Data:
____________________

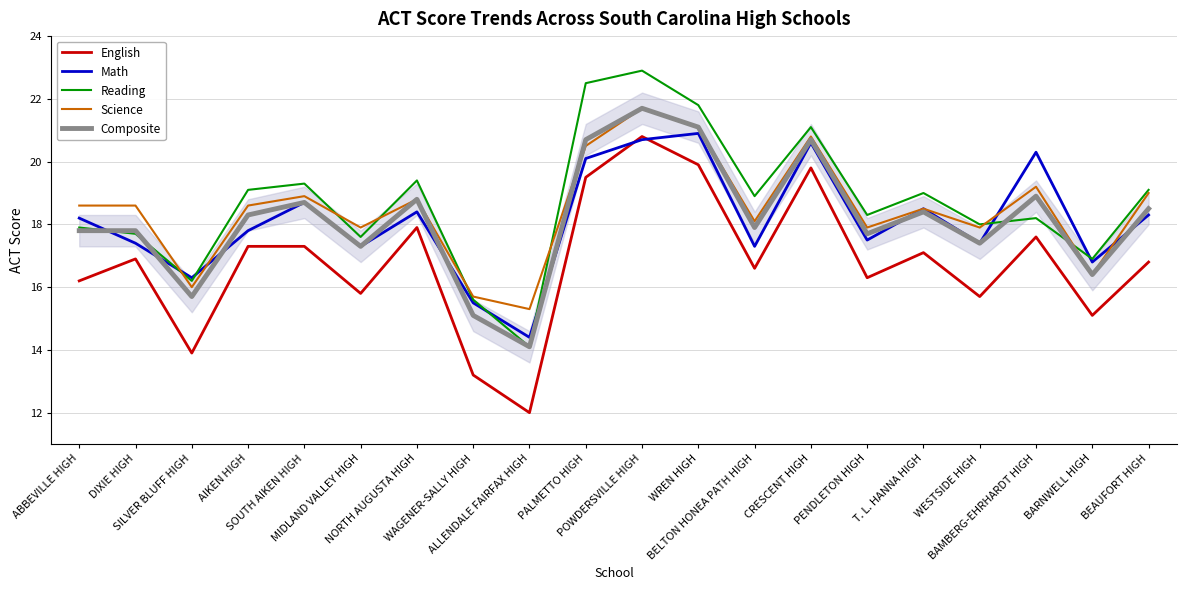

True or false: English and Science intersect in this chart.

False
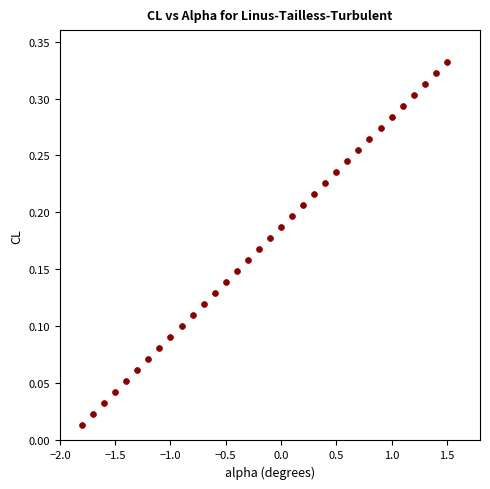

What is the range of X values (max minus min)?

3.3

____________________

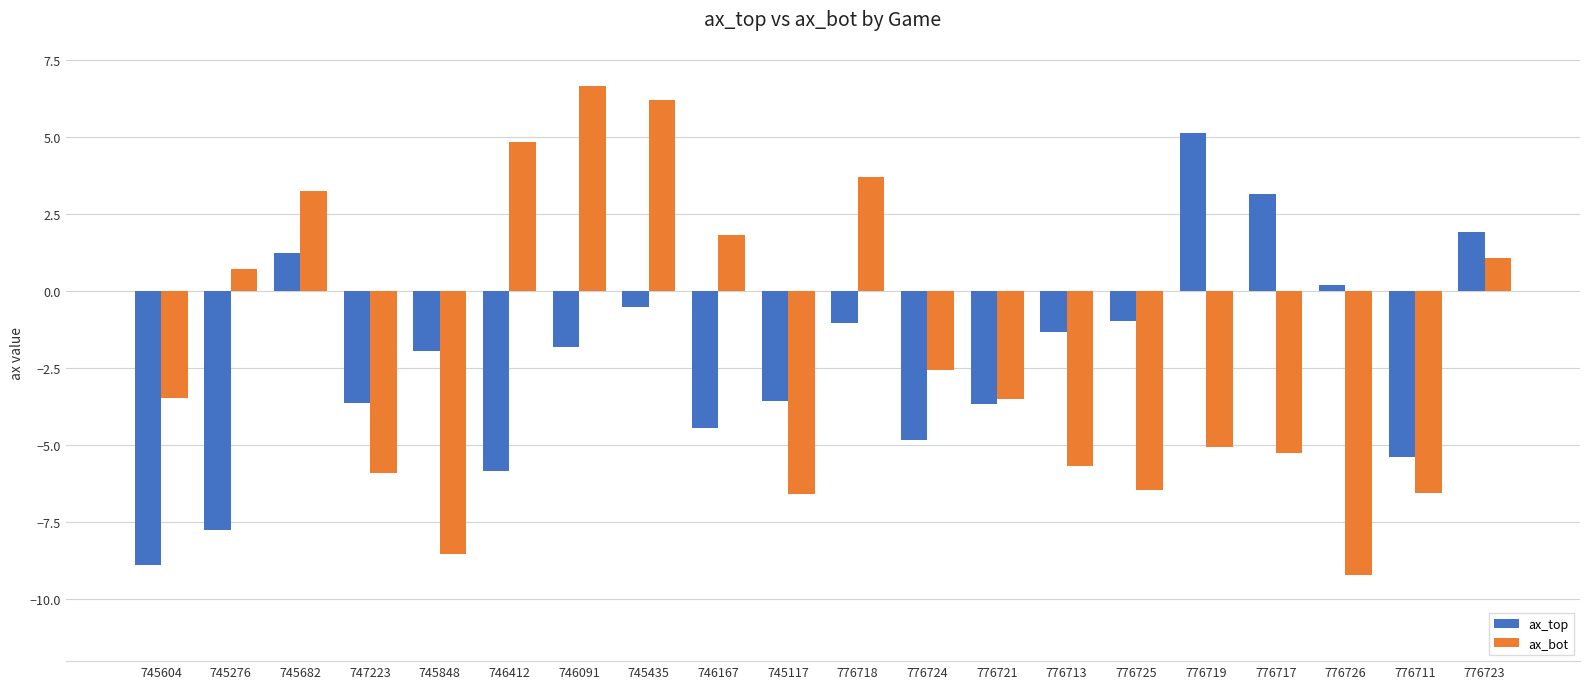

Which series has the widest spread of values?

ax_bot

____________________

Directive:
Count how many lines in the material above contain the string "values", treating uppercase and lowercase as different. Reply with the number alone.

Response to this task:
2